Saturday, April 15, 2006

Fears and Emotions

I was seven, I think, when a new acquaintance of my father came to visit us on the lane. It was summer, and I was out in the back yard on a blanket with my second cousin, Bruce, two years younger than me, who was teaching me to tie my shoes. The man came around back; I think there was another man with him. I knew he had been drinking, I knew my mother was afraid, and I knew somehow that her fright had to do with his being a man, something to do with sex, although I don’t think I knew the word. My father was away because at the time he was working two jobs, his day job teaching “bad boys” and his part-time night job being a commercial artist at the Boston Globe. My mother was exceptionally beautiful. I wish I could recall what she said to me, how I knew she was frightened. She was never very good at hiding her feelings.

That fall my cousin Gloria, seven years older, took it upon herself to make me beautiful. She did my hair up in metal curlers which I was to sleep on. My head hurt, and I couldn’t sleep. My mother usually did my thin mousy hair in pigtails. In the morning when I went to pick up Gloria on the way to school, she fixed my hair and applied deep red lipstick. I used the incident in my first published novel. I wonder what the second grade teacher, Miss McEnaney, thought.

I would walk the mile to school with Gloria and her friends. In the winter I was warned not to take the shortcut on the ice across Stony Brook. I was also supposed to stay with Gloria. She and her friends were going to go across the ice. I remember the crossing very well, the ethical dilemma, combined with the fright and the thrill of the forbidden.

One day on the way home, I got into a fight with the new girl, Ava. We were on the sidewalk, wrestling. She was pulling my hair, and I was about to give up. One of the older boys unloosed her grip on my hair. I won the fight, but I realized what an unfair victory it had been. Poor Ava, friendless, should have won. I gave up fighting after that except for once. In the school yard, someone came hollering to me, “Nancy, Robin is getting beat up.” I ran to the fight, waded in, so furious that I felt no pain from the blows. I was screaming, a wild woman. The poor boy retreated. I remember thinking afterwards of the strangeness of my not feeling my opponent’s blows.

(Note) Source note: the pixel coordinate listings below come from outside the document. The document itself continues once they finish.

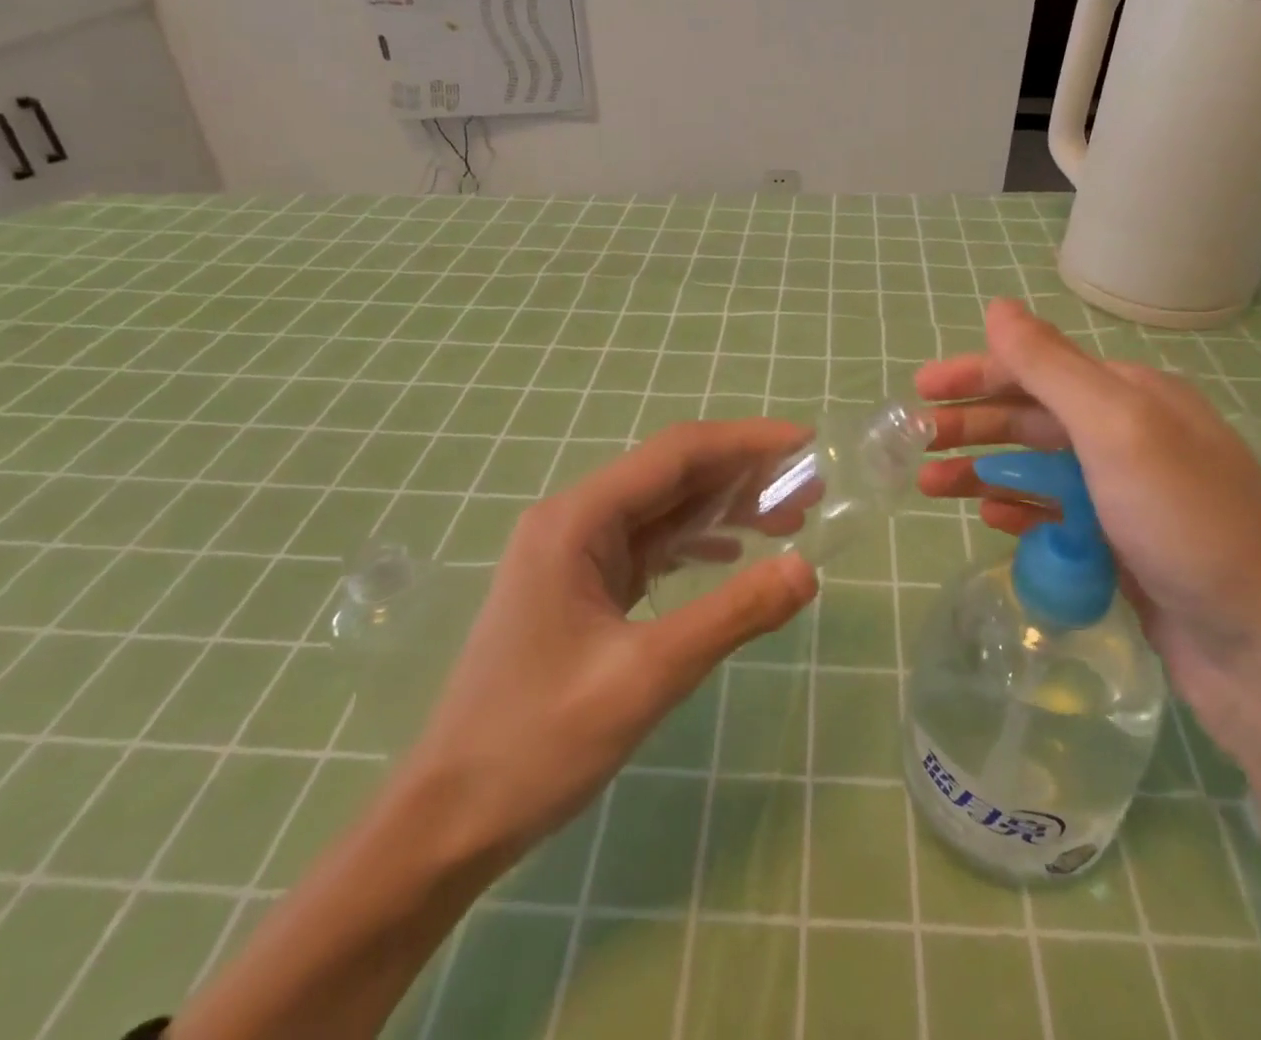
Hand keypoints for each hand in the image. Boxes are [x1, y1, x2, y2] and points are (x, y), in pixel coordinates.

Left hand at [398, 419, 819, 866]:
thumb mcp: (646, 677)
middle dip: (743, 476)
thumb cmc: (537, 743)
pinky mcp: (579, 586)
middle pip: (672, 475)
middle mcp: (573, 520)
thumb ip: (732, 615)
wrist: (448, 819)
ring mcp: (573, 553)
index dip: (747, 442)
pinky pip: (648, 545)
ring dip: (724, 508)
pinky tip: (733, 552)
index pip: (677, 454)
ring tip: (789, 519)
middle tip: (812, 491)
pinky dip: (695, 542)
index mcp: (578, 520)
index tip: (806, 444)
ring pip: (663, 509)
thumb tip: (807, 570)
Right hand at [917, 300, 1260, 742]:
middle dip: (971, 424)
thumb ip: (1051, 366)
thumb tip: (998, 307)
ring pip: (1039, 469)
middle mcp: (1132, 437)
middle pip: (1033, 417)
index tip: (921, 390)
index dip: (976, 374)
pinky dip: (1020, 511)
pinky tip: (989, 520)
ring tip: (930, 484)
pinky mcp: (1124, 547)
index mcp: (1133, 396)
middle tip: (913, 441)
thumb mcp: (1114, 429)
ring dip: (983, 470)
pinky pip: (1057, 516)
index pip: (1039, 368)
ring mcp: (1129, 495)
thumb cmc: (1185, 523)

Once when my children were little, a car and a motorcycle were racing up our short street. I looked up to see my daughter on the sidewalk, and I became terrified that she would step off it without looking. I took off running after the car and the motorcycle, and when they stopped, about seven houses away, the man was just getting off the cycle, the woman just opening the car door. I had run an impossible race, far beyond my physical ability. On the way back down the street, I remembered the time I had beat up the school yard bully.